▸ Problem details: Beginning with the line containing "pinky pip: (195, 241)" and ending with the last line of the entries below, copy each line exactly and nothing else.

▸ Recorded data:

———

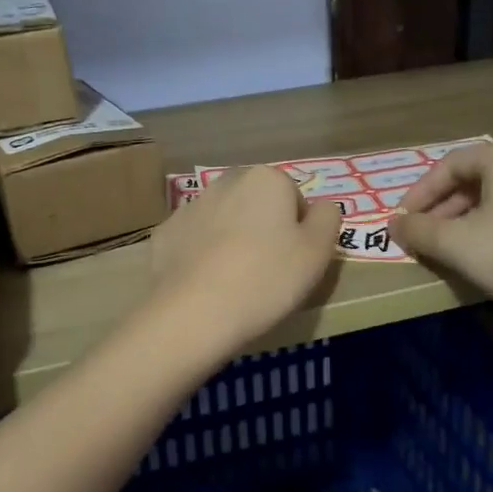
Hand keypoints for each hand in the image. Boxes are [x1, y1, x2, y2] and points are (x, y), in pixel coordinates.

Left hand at [150, 166, 342, 348]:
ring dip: (232, 240)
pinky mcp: (165, 233)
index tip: (294, 263)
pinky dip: (202, 256)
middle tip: (268, 272)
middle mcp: (226, 181)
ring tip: (236, 282)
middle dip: (264, 230)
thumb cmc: (266, 279)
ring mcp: (190, 206)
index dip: (300, 232)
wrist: (193, 312)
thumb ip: (328, 219)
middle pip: (257, 204)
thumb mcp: (317, 252)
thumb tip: (322, 205)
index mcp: (267, 179)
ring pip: (224, 220)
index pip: (295, 199)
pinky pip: (195, 241)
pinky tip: (206, 285)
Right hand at [393, 140, 492, 309]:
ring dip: (461, 221)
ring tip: (444, 248)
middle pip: (473, 180)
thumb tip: (393, 226)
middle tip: (420, 236)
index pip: (450, 165)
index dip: (419, 193)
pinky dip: (487, 229)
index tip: (402, 220)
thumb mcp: (453, 242)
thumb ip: (417, 230)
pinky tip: (477, 255)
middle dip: (440, 209)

———

▸ Expected answer:
pinky pip: (195, 241)
pinky tip: (206, 285)
Right hand at [393, 140, 492, 309]:
ring dip: (461, 221)
ring tip: (444, 248)
middle pip: (473, 180)
thumb tip: (393, 226)
middle tip: (420, 236)
index pip: (450, 165)
index dip: (419, 193)
pinky dip: (487, 229)
index tip: (402, 220)
thumb mcp: (453, 242)
thumb ip: (417, 230)
pinky tip: (477, 255)
middle dip: (440, 209)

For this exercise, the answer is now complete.